[RECORDS]
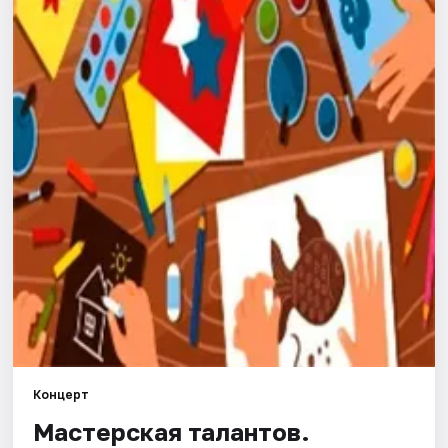
Города
Площадки
Артисты
Рейтинги
Концерт
Мастерская талантов.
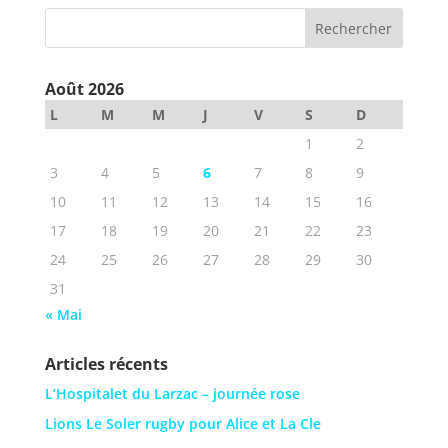
Août 2026
L
M
M
J
V
S
D
1
2
3
4
5
6
7
8
9
10
11
12
13
14
15
16
17
18
19
20
21
22
23
24
25
26
27
28
29
30
31
« Mai
Articles récents
L’Hospitalet du Larzac – journée rose
Lions Le Soler rugby pour Alice et La Cle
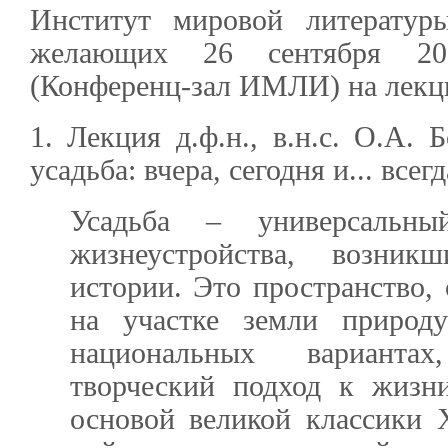
Институт мировой литератур
желающих 26 сентября 20
(Конференц-зал ИМЛИ) на лекц
1. Лекция д.ф.н., в.н.с. О.А. 
усадьба: вчера, сегодня и... всег
Усадьба – универсальны
жизнеустройства, возни
истории. Это пространство,
на участке земли природ
национальных варианта
творческий подход к жизни
основой великой классики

[YOUR OBJECTIVE] Set down, word for word, all the text read from the records above, and leave the pictures out.

[FINAL ANSWER]
Города
Площадки
Артисты
Рейтинги
Концерт
Мастерская талантов.
Août 2026
L
M
M
J
V
S
D
1
2
3
4
5
6
7
8
9
10
11
12
13
14
15
16
17
18
19
20
21
22
23
24
25
26
27
28
29
30
31
« Mai
Articles récents
L’Hospitalet du Larzac – journée rose
Lions Le Soler rugby pour Alice et La Cle
Институт мировой литератур
желающих 26 сентября 20
(Конференц-зал ИМЛИ) на лекц
1. Лекция д.ф.н., в.н.с. О.А. 
усадьба: вчера, сегодня и... всег
Усадьба – универсальны
жизнеустройства, возни
истории. Это пространство,
на участке земли природ
национальных варианта
творческий подход к жизни
основой великой классики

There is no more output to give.